Correspondence from Aleister Crowley to Gerald Yorke
Karlsruherstrasse 2. Berlin-Halensee.
[Undated: 4 January 1932]
C∴[are] F∴[rater]
93.
It's the limit!
I thought Karl's [Karl Germer] girl would have left him sensible—at least I hoped so. They lived in our bosom and were warm. Then out of a clear sky—Karl has written a letter: pages of raving, some of it the filthiest abuse of Bill [Bertha Busch], who has been killing herself to make things pleasant for him.
This time it is serious, and he will go to prison.
The girl has naturally given him the boot to begin with.
I destroyed the letter, which Bill would not let me send Cora [Cora Eaton]. But damn it all! She'll find out the whole thing in a few days, and she'd better have been prepared for it from a source which she is fool enough to consider unreliable.
Our own affairs are past praying for; we need a man. At least the Gods do.
Bill is slowly getting better. I was really ill yesterday: asthma all day, despite injections.
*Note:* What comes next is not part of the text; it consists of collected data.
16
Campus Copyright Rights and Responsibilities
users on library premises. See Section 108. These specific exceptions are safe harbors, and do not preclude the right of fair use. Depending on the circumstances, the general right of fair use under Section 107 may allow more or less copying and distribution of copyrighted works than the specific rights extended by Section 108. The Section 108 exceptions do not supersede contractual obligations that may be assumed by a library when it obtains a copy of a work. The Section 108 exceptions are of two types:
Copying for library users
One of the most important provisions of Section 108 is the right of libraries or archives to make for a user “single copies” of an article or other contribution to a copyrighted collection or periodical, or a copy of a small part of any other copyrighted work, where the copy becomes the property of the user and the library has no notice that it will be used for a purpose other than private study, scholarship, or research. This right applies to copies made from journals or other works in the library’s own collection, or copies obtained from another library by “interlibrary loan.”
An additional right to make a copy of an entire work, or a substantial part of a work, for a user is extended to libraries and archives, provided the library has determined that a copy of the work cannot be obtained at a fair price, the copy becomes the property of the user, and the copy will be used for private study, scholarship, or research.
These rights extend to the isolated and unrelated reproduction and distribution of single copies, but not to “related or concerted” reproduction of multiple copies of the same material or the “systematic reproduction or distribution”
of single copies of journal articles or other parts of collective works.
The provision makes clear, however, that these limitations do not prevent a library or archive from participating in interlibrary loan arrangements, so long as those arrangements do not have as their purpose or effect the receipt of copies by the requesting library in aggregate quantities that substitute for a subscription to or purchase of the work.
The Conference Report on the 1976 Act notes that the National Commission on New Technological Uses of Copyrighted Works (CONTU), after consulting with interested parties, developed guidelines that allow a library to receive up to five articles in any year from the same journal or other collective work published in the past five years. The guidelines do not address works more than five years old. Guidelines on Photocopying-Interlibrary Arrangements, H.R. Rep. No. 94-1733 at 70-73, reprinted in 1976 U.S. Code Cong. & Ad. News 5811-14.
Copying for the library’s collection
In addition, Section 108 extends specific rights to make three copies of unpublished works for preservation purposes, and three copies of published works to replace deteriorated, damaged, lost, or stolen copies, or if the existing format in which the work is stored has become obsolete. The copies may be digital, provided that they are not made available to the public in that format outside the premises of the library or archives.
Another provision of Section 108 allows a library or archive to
So, I guess that's that.
I don't see at the moment how you will get over the magical bar to chieftainship—unless some damn miracle happens, and the Gods give you another chance.
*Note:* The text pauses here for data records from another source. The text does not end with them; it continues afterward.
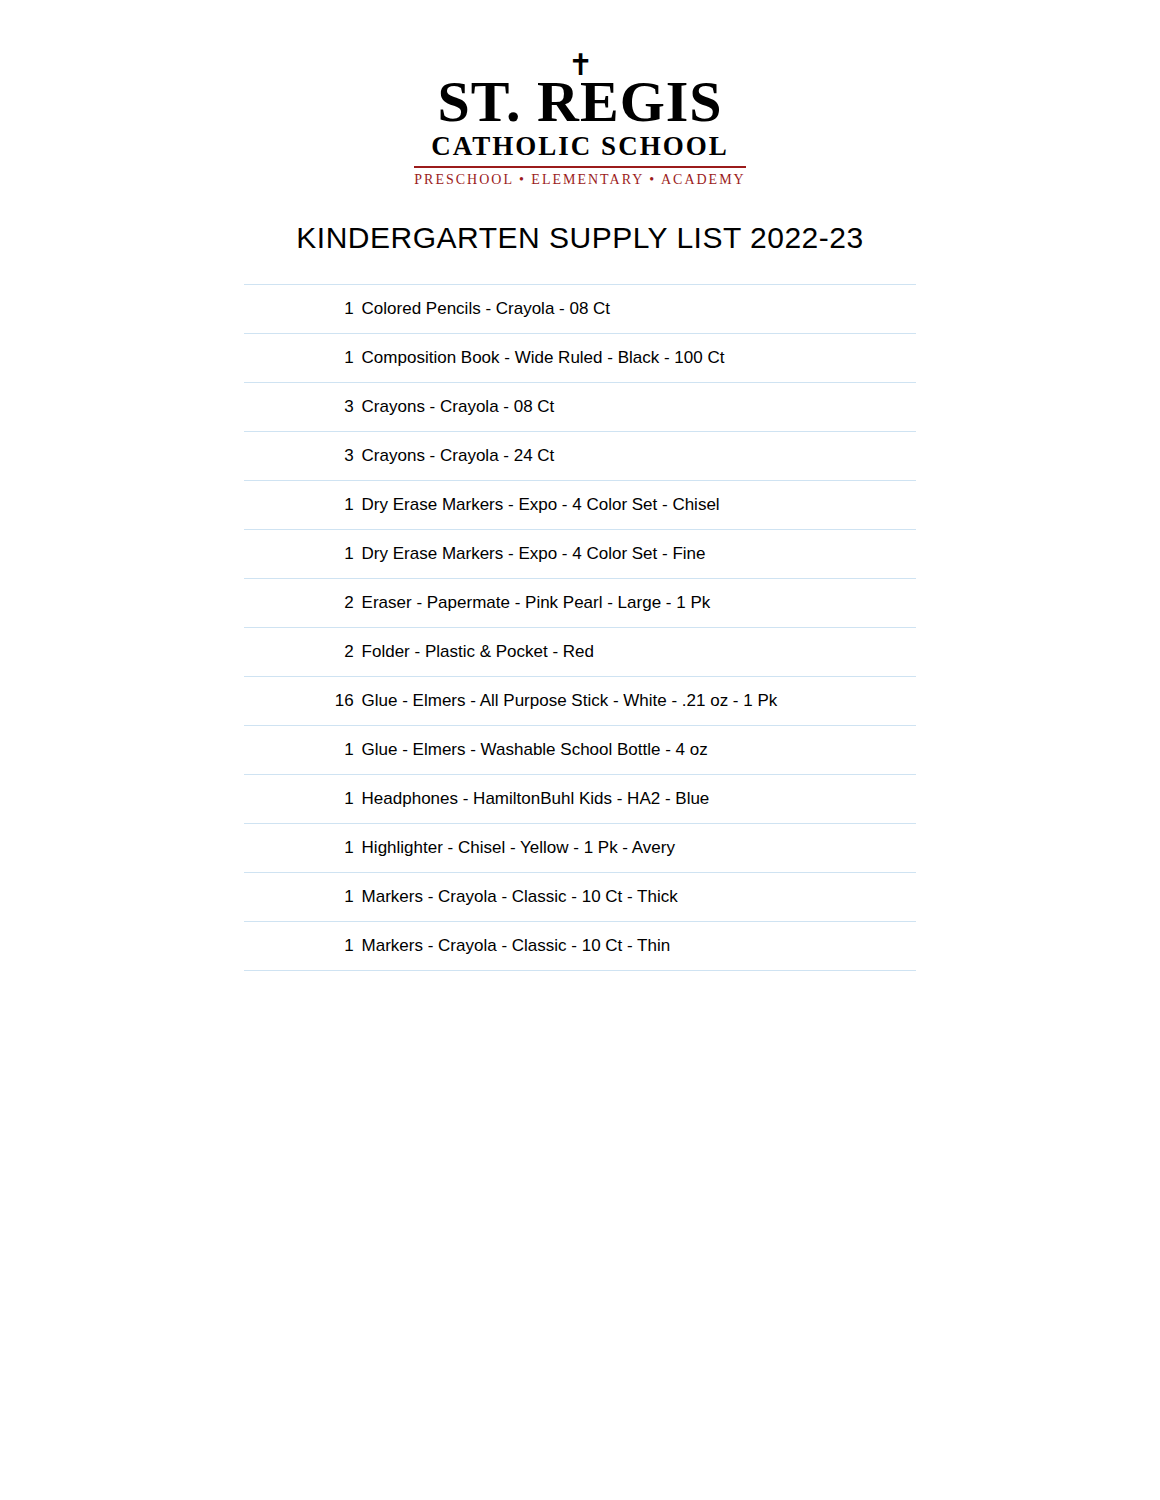✝
ST. REGIS
CATHOLIC SCHOOL
PRESCHOOL • ELEMENTARY • ACADEMY
KINDERGARTEN SUPPLY LIST 2022-23
| 1 | Colored Pencils - Crayola - 08 Ct |
| 1 | Composition Book - Wide Ruled - Black - 100 Ct |
| 3 | Crayons - Crayola - 08 Ct |
| 3 | Crayons - Crayola - 24 Ct |
| 1 | Dry Erase Markers - Expo - 4 Color Set - Chisel |
| 1 | Dry Erase Markers - Expo - 4 Color Set - Fine |
| 2 | Eraser - Papermate - Pink Pearl - Large - 1 Pk |
| 2 | Folder - Plastic & Pocket - Red |
| 16 | Glue - Elmers - All Purpose Stick - White - .21 oz - 1 Pk |
| 1 | Glue - Elmers - Washable School Bottle - 4 oz |
| 1 | Headphones - HamiltonBuhl Kids - HA2 - Blue |
| 1 | Highlighter - Chisel - Yellow - 1 Pk - Avery |
| 1 | Markers - Crayola - Classic - 10 Ct - Thick |
| 1 | Markers - Crayola - Classic - 10 Ct - Thin |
I feel somehow that you would be O.K. if you understood the machinery of Magick—if you saw the whole thing from outside, and from the perspective of say 100 years.
Wish you were here.
93 93/93
F∴[raternal]ly
666.
Bill is asleep now—Germer's swinish attack upset her badly, after all her great goodness to him—but I'm sure she sends you every blessing. A good woman!